One final, really cool example
That said, regex is capable of quite a lot! I’ll leave you with one of the coolest I’ve ever seen, which illustrates one of the most useful tools in regex, the back-reference (or backref):
(interactive version on regexr)
It’s a prime number detector! Or at least a composite number detector. This will match on any composite number of x’s in a row (e.g. xxxx) , and not match on any prime (e.g. xxxxx). Let’s break it down one more time.
|^x?$|||Match the start of the line, 0 or 1 x, and the end of the line. This handles the special cases of 0 and 1, which are non-prime by definition. The | at the end means or, letting the regex move on to use our general algorithm when it doesn’t meet this special case.|
|^(xx+?)||Match 2 or more x at the start of the line and remember the match thanks to the parentheses. The ? makes the + non-greedy, so it will stop at xx if it hasn’t already, then xxx, and so on. This generates the test divisors in our algorithm.|
|\1+$||Uses a backref (\1) to repeat the remembered match one or more times until the end of the line.
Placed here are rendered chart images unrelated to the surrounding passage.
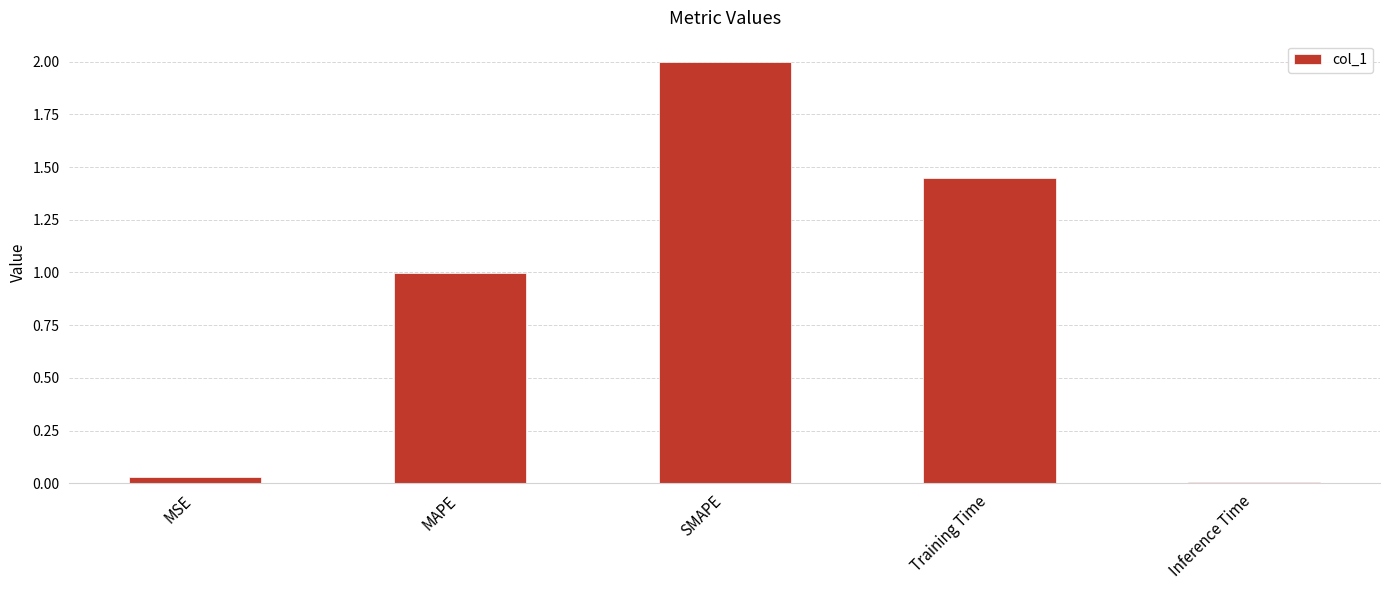

List the labels in order of value, smallest first.

Inference Time, MSE, MAPE, Training Time, SMAPE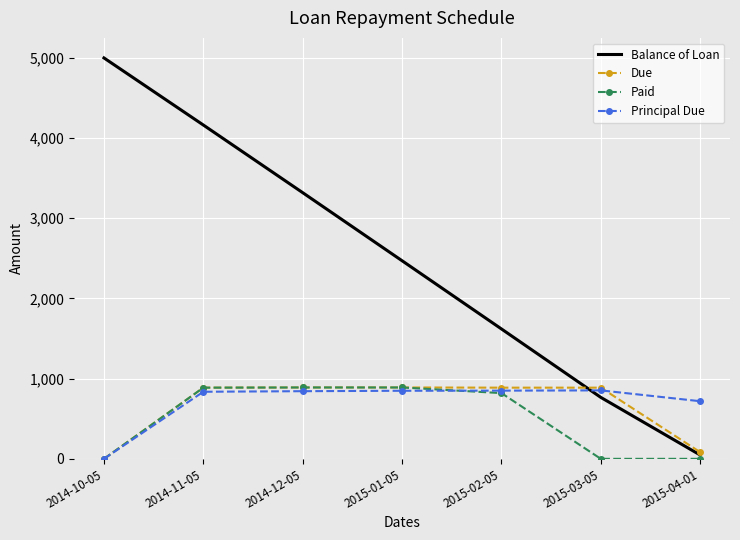

At which label does Balance of Loan first exceed 2470?

2014-10-05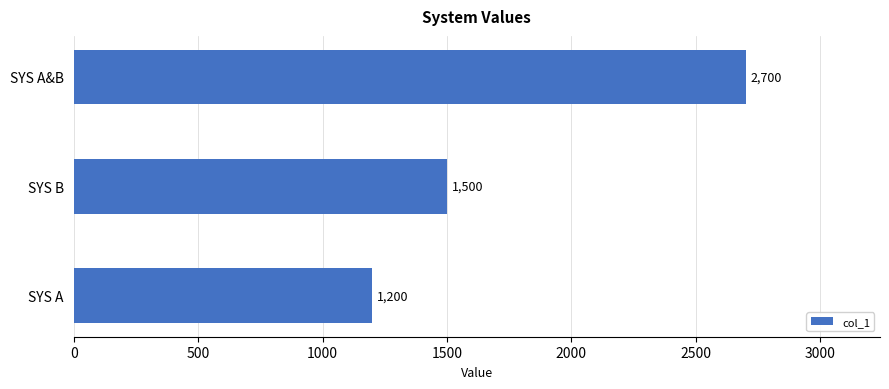

Count the values in the range 1200 to 2700.

3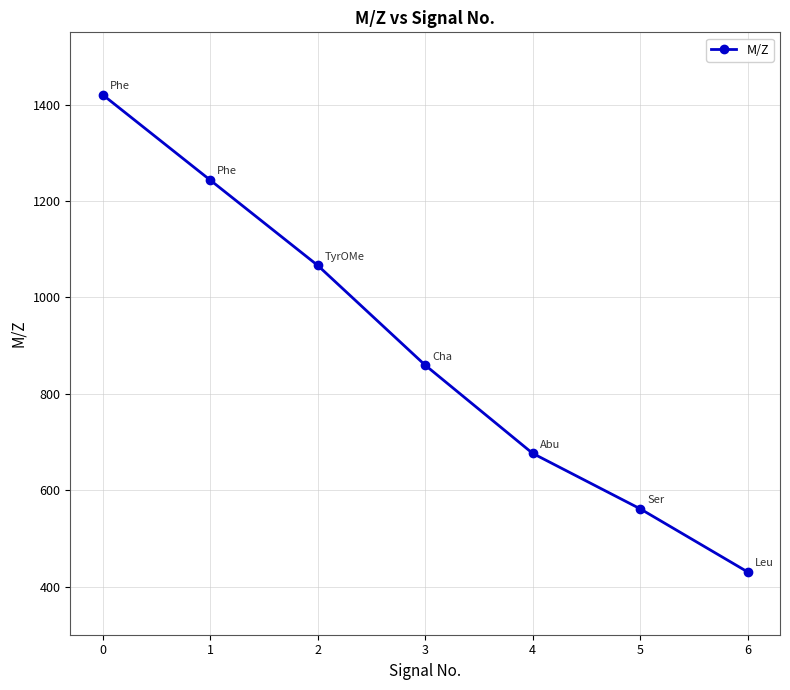

The chart shows a value of 335.6 at 2. True or false?

False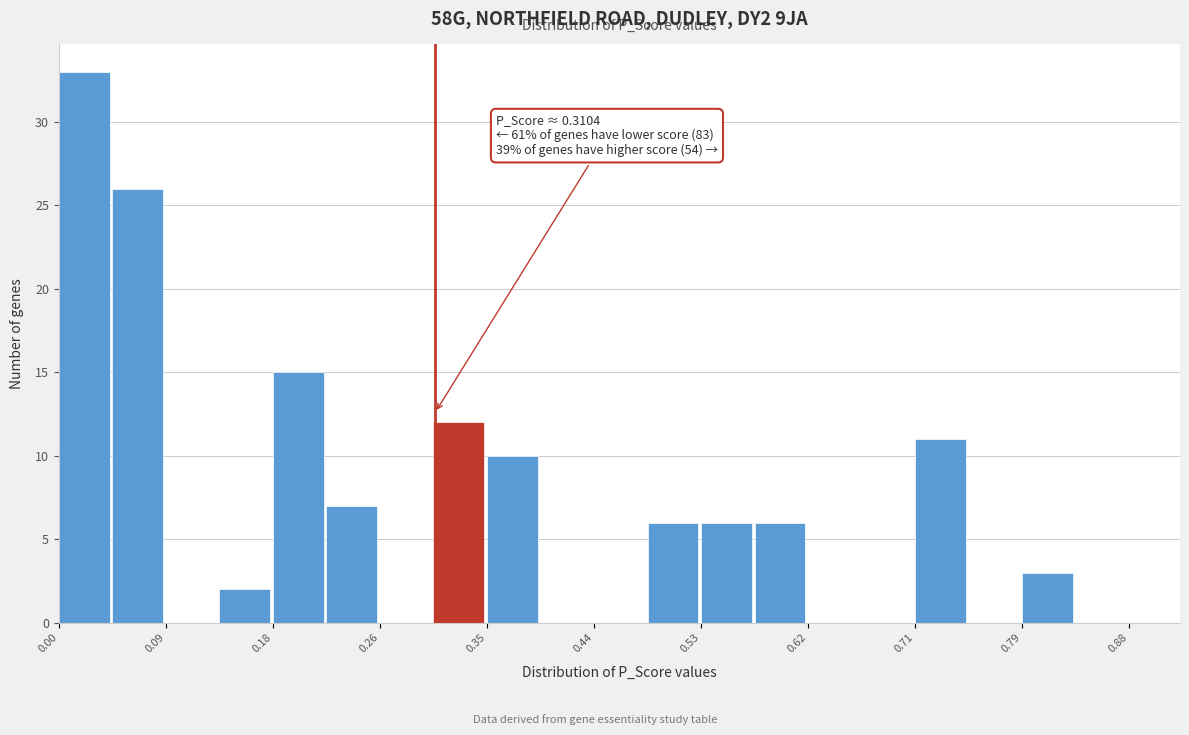

Over which range of the x-axis is the bar tallest?

0.00 to 0.04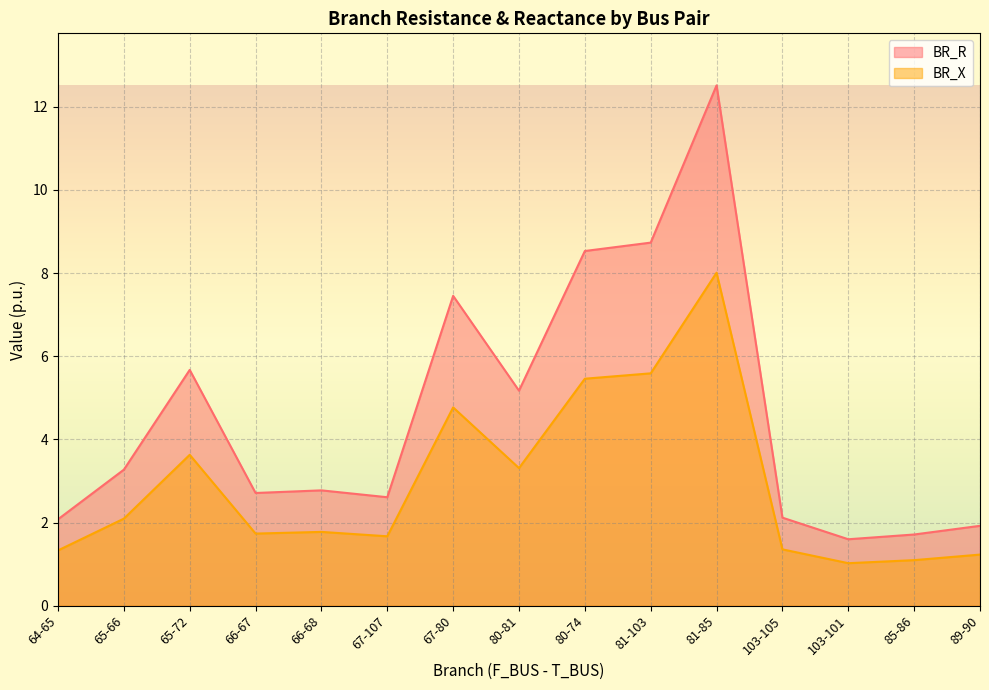

How many categories are shown in the chart?

15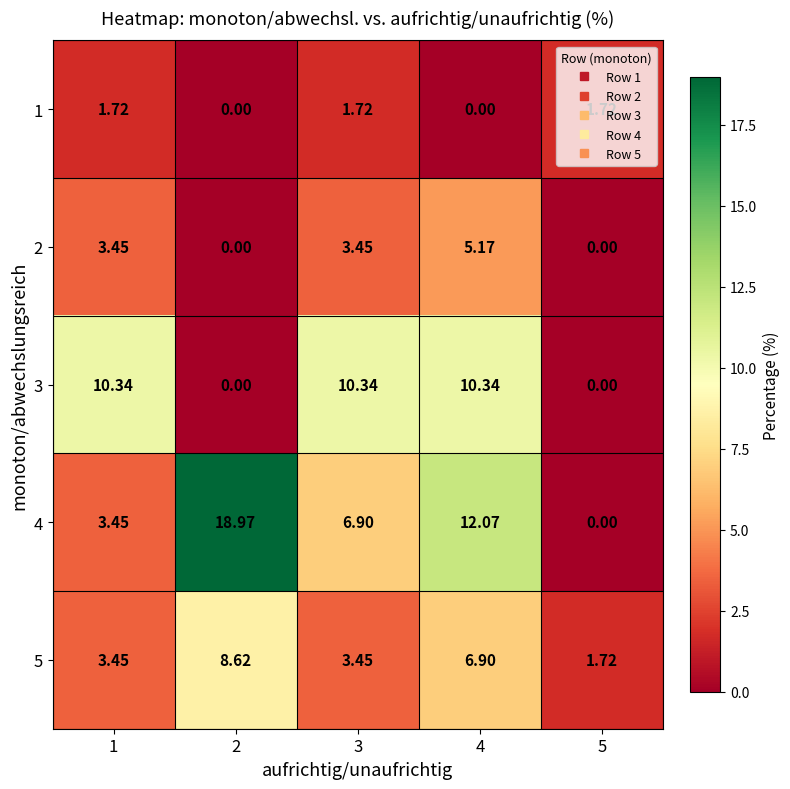

Which series has the largest range (max minus min)?

4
If this works, it means the input can be divided evenly by the match, which is always at least 2, so the number is composite|
Our algorithm here, outside of the 0 and 1 cases, is to take the smallest chunk of two or more we haven’t tried yet, then try to match it as many times as we can against the rest of the string. If this works, it means the number can be divided evenly by the test value, and is therefore not prime. If it doesn’t, we keep incrementing our test divisor and trying again. If the number is prime, eventually the test divisor will be as long as the string itself, and the regex will stop since it has tried every possibility without finding a match.
Now, go forth with your regex swiss army knife freshly sharpened. Mess about, make mistakes, and have fun with it until it’s a trusted tool you can reach for like any other.